Thursday, September 22, 2011
A Frivolously Destructive Presidency
A Frivolously Destructive Presidency
By George Neumayr on 9.22.11 @ 6:10AM
Toying with ideological larks defines it.
Obama's presidency lurches from fad to fad -- from gays in the military to "green jobs" to the "Buffett rule." Hyped as a profound presidency, it has turned out to be an embarrassingly frivolous one. Sober historians of the future, not cowed by political correctness, will no doubt look back and say that Obama fiddled while America burned, indulging his sophomoric socialism, environmentalism, and social engineering at a time of terrorism and economic crisis.
The weighty and thoughtful orator of Democratic mythology looks more like a glib used car salesman, and in his case most of the used cars are electric. It is fitting that his hawking of cheap environmentalist propaganda would lead him into the first major scandal of his presidency. The Solyndra debacle is exactly what one would expect from an administration determined to push the politics of environmentalist conjecture at the expense of the American taxpayer and economy.

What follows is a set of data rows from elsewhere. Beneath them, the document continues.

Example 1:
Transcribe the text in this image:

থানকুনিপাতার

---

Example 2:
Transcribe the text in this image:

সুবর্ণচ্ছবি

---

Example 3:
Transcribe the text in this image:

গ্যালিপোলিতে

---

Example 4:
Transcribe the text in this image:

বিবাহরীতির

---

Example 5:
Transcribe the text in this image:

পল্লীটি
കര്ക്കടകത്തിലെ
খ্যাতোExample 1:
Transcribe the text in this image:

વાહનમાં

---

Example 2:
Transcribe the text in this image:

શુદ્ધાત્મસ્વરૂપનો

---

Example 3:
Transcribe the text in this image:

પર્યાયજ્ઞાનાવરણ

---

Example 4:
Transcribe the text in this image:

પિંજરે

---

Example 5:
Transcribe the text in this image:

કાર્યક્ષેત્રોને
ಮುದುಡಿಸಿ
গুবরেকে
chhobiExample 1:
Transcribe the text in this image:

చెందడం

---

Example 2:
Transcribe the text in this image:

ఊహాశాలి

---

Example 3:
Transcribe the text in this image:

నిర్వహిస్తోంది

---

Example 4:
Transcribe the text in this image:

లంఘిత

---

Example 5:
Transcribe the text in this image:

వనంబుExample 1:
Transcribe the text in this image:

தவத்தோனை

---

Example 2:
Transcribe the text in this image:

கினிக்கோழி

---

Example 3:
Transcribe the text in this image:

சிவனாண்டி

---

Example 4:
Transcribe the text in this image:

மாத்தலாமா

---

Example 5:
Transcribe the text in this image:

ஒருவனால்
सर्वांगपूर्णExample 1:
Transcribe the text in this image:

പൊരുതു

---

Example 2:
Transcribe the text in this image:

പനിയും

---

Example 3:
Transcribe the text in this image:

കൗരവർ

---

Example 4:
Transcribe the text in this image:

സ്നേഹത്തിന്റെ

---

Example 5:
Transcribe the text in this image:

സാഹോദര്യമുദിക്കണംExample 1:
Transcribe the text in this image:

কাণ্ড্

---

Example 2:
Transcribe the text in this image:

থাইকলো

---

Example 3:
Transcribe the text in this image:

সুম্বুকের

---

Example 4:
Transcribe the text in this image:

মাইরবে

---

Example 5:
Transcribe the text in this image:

Out of Obama's implausible ideological insistence that "green jobs" would bolster the economy, and the political need to prove that claim, came a hasty loan to a dubious solar panel maker that promised to create them. Obama leaves the American taxpayer with a bill of over half a billion dollars for this environmental lark, and it is only the most recent bill. His "green jobs" loan guarantee program has been a bust, costing taxpayers tens of billions for the creation of a pitifully small number of jobs.
The Solyndra scandal stands as a symbol of the administration's reckless and unserious approach to the economy, undermining job creators while propping up job destroyers. Needing to divert people's attention from the greed and irresponsibility on display in the scandal, Obama now turns back to raw class warfare, hoping to egg the poor and middle class into an idle hatred of the rich. The great unifier seeks to set secretary against boss.
Obama says his gimmicky "Buffett rule" is not class warfare but simple math. Maybe he means the "new math" taught in public schools. Senator Charles Schumer of New York must not have received the "simple math" talking point; he admits openly that Obama's proposal is timed to capitalize on potential class resentments in a bad economy. "When everybody went up, it was a lot harder to make this argument," he told the press. "I think the time is ripe again. And I think the president sensed that."
Obama's half-baked Marxist musings with Joe the Plumber remain his deepest thoughts on the purpose of taxation. He still feels entitled to seize wealth and "spread" it around. When he says that the rich aren't paying their "fair share," all he is saying is that their money belongs to the government automatically for redistribution. But that's just theft masquerading as taxation. The true principle of taxation is not the redistribution of wealth but the financing of legitimate government activity, and under that principle the rich are paying more than their fair share, as they carry a disproportionate amount of those costs. Republicans should resist the Buffett rule not just because it will inhibit job creation and consumption but because it is a bald act of theft.
America's "jobs president" is more like a crooked Robin Hood. Economic decline is not so much a crisis for him as a policy and a pretext for ideological opportunism. Given the choice between liberal ideology and the creation of jobs, he consistently selects the former. He chooses unions over jobs, environmental regulations over jobs, and trivial tax-hike gimmicks over jobs.
Obama's blasé attitude about Solyndra, shrugging off an enormous loss to taxpayers as no big deal, is part of this ideological blindness and complacency. No failure ever prompts any reflection on the wisdom of a liberal scheme; he just moves forward, trying out new ways to present failed ideas as a boon to the common good.
A popular slur among liberal pundits is to say that Republicans oppose Barack Obama's economic ideas because they want the economy to stay sluggish before the election. The slur makes no sense. If that were the Republicans' crass calculation, they would be supporting his ideas, as they are sure to make a bad economy worse.
But it is not enough for Obama to damage the economy. He's also proud of shaking up the military. Just as he is making life harder on businessmen through new taxes and regulations, so he now makes life harder on generals through social engineering. The media's coverage of the repeal of Don't Ask, Don't Tell has been laughably propagandistic, designed to leave the impression that everyone is thrilled with the change. The reality is that it creates new headaches for generals who already have too many of them. And there is no end in sight to the politicized struggles to come. According to the Washington Post, gay activists have a new cause to press upon a hidebound military -- the "unknown number of transgender troops serving in uniform without formal recognition." Perhaps this cause will dovetail with Obama's next likely innovation for the military, a full-blown women in combat policy.
After all, he owes feminists a favor, having allowed, according to author Ron Suskind, a "hostile workplace" for women to fester in the White House. One would have thought Bill Clinton's presidency might have triggered that complaint. Instead, "I feel like a piece of meat"-style complaints comes from Obama's. Life in the workplace has grown difficult everywhere under Obama, including in his.